Contexte oblige : les relations américano-iraniennes restent marquées par une profonde méfiance, accentuée par les sanctions, les tensions nucléaires et le soutien de Washington à Israël. La presse iranienne, citée par les agences, voit dans ces déclarations une tentative de politiser le sport, rappelant que la délégation officielle ne comprend que des cadres sportifs. Les médias arabes, comme Sky News Arabia ou CNN en arabe, soulignent le caractère inédit de cette annonce à quelques jours du coup d’envoi, tandis que la presse indienne et indonésienne y décèle un mélange de politique et de sport exacerbé par le contexte international.

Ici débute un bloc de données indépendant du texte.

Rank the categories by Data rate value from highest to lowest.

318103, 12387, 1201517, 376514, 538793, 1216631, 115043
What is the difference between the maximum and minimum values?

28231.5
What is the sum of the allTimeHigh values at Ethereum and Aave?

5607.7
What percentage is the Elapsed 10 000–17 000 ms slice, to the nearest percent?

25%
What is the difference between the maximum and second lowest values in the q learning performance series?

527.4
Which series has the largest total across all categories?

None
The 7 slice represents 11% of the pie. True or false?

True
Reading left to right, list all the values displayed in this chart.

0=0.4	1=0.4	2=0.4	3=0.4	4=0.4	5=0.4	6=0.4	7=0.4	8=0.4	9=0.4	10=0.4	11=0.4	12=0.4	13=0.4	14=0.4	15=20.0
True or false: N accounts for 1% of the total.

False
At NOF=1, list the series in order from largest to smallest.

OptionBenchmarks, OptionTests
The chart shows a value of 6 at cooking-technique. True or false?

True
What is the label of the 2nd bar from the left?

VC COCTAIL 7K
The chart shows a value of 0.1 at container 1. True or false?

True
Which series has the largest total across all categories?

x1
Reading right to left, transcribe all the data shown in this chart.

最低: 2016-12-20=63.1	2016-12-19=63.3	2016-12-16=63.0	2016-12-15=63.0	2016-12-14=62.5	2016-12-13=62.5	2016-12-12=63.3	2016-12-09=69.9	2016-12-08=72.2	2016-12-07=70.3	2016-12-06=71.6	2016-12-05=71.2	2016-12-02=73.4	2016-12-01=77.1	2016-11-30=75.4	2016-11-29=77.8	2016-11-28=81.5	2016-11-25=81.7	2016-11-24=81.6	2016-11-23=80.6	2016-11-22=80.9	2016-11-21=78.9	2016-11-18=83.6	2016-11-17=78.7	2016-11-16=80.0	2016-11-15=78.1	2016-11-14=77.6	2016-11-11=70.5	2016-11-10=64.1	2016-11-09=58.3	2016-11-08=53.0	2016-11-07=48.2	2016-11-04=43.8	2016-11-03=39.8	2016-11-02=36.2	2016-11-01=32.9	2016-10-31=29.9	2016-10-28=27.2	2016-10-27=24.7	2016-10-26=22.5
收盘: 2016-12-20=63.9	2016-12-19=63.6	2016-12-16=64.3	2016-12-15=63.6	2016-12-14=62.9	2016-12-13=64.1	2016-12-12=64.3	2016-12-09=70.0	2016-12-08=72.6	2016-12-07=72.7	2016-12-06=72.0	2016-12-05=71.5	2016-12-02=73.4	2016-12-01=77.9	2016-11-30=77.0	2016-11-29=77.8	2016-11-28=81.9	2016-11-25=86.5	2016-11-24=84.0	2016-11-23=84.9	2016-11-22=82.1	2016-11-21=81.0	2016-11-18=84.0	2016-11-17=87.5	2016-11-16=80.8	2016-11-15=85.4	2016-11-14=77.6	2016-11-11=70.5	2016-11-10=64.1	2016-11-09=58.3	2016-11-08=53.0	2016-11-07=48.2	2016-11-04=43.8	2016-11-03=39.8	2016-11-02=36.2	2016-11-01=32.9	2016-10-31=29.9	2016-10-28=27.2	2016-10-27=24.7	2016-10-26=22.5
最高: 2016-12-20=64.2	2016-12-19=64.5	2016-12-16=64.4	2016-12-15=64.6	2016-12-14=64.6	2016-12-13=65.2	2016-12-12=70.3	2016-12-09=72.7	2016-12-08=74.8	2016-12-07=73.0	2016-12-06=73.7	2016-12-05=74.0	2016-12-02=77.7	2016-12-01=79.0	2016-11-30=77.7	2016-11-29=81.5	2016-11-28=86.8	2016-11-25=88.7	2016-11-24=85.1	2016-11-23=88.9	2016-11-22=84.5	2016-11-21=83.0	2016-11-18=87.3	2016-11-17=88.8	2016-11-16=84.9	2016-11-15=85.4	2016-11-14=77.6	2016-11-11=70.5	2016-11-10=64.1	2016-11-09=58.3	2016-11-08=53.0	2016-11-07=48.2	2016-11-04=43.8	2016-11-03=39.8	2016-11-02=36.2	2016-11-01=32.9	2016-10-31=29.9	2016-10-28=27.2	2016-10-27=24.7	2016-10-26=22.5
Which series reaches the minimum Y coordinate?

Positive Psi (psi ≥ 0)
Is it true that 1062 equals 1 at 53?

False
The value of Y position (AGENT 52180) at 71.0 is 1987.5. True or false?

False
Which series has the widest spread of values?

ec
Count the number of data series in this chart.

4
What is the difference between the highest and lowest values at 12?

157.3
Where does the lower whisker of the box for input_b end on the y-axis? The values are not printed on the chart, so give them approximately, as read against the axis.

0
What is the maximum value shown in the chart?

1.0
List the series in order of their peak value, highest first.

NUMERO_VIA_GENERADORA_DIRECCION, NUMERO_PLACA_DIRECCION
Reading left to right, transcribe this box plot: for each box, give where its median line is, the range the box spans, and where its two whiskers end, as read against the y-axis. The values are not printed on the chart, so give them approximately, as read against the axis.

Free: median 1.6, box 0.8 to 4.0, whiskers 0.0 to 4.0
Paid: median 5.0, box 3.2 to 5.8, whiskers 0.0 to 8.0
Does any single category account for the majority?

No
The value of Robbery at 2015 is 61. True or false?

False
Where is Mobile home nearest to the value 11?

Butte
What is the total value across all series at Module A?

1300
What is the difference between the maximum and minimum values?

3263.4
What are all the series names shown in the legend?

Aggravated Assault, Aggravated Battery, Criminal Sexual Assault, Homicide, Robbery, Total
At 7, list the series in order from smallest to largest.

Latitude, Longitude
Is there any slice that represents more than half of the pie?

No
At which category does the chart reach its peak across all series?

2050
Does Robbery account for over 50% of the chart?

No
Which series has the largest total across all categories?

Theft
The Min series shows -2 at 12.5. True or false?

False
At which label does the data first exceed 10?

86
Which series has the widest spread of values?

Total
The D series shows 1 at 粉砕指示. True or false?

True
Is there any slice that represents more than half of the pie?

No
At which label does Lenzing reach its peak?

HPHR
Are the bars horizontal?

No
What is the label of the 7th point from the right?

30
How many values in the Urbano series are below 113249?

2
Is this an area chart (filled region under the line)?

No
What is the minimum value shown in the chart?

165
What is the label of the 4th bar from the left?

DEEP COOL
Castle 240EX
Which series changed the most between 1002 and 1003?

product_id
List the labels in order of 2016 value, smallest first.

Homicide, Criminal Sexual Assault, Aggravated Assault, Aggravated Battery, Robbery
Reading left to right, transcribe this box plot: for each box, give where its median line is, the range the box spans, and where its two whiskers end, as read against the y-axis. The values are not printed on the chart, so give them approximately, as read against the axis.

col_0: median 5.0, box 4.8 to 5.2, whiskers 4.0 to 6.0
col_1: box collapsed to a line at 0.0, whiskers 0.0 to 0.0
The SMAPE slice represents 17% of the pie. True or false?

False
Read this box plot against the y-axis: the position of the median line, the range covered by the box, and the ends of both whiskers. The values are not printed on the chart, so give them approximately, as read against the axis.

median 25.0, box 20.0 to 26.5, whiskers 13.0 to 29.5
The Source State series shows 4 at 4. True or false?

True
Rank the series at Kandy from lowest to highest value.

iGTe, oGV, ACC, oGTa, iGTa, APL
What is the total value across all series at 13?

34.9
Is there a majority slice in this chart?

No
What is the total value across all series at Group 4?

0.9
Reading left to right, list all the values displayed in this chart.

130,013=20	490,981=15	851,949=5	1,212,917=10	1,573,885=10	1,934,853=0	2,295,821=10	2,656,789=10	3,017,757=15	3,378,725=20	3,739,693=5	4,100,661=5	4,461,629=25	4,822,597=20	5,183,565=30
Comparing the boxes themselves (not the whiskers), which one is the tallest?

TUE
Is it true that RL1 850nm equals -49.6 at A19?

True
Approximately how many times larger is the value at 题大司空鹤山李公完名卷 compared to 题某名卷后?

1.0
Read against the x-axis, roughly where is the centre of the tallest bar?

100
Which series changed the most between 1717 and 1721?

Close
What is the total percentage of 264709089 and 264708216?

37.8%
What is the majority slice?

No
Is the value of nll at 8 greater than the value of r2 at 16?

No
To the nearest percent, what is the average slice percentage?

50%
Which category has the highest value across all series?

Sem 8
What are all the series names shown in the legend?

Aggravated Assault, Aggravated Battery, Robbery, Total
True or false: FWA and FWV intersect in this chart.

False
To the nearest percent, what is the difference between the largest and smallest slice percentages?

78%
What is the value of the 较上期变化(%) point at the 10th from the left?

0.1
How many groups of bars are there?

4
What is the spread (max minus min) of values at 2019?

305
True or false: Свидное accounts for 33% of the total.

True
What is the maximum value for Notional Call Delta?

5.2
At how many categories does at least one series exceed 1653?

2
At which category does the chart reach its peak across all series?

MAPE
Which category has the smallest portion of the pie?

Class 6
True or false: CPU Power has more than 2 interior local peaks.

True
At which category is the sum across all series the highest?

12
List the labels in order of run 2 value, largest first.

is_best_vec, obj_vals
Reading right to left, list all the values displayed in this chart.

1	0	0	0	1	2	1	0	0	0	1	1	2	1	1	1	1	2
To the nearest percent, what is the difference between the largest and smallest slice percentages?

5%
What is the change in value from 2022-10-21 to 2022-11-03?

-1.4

Du côté iranien, le camp d’entraînement initialement prévu à Tucson, en Arizona, a été transféré à Tijuana, au Mexique, bien que les matchs de phase de groupe se dérouleront à Los Angeles et Seattle. Ce choix logistique reflète les obstacles pratiques qu’impose la défiance mutuelle. Les supporters, eux aussi, devront présenter un billet de match et se soumettre à des contrôles de sécurité, a précisé M. Rubio. Pour les observateurs, cette sévérité risque de dissuader de nombreux fans iraniens, et plus largement de refroidir les timides échanges sportifs entre les deux nations.
Au-delà du cas spécifique, l’épisode confirme l’instrumentalisation récurrente du sport de haut niveau dans les relations internationales. Alors que la Coupe du monde est censée incarner l’universalité, le gouvernement américain préfère afficher sa méfiance envers Téhéran, quitte à jeter un froid sur la fête promise. Reste à savoir si cette vigilance sécuritaire se muera en un obstacle concret pour la sélection iranienne, ou si, comme souvent, le ballon rond parviendra à dépasser les lignes de fracture géopolitiques.
Comment la même histoire est racontée ailleurs.
Le chef de la diplomatie américaine avance l'accusation fallacieuse que l'équipe iranienne a déplacé son camp au Mexique pour échapper aux contrôles, en évoquant des liens potentiels avec les Gardiens de la Révolution. Téhéran rejette ces insinuations comme une ingérence politique dans le sport et maintient qu'il s'agit d'une décision logistique. L'affaire est présentée comme une tentative de criminaliser la présence iranienne à la Coupe du monde.
Les États-Unis ne s'opposent pas à la participation de l'équipe iranienne mais examineront de près la délégation pour empêcher l'entrée de personnes liées aux Gardiens de la Révolution. L'équipe a déplacé son camp de base au Mexique. L'article rapporte la position américaine sans commentaire, sur un ton pragmatique et détaché.
Washington examinera la délégation iranienne pour la Coupe du monde afin d'identifier d'éventuels liens avec les Gardiens de la Révolution. Les athlètes et le personnel d'encadrement sont les bienvenus, mais toute personne liée aux Gardiens se verra refuser l'entrée. Un résumé factuel et sobre.
Les États-Unis imposeront un filtrage strict de la délégation iranienne pour empêcher l'infiltration des Gardiens de la Révolution, alors que les tensions montent entre Téhéran, Washington et Israël. L'article souligne le risque d'incidents diplomatiques et transforme l'événement sportif en question de sécurité.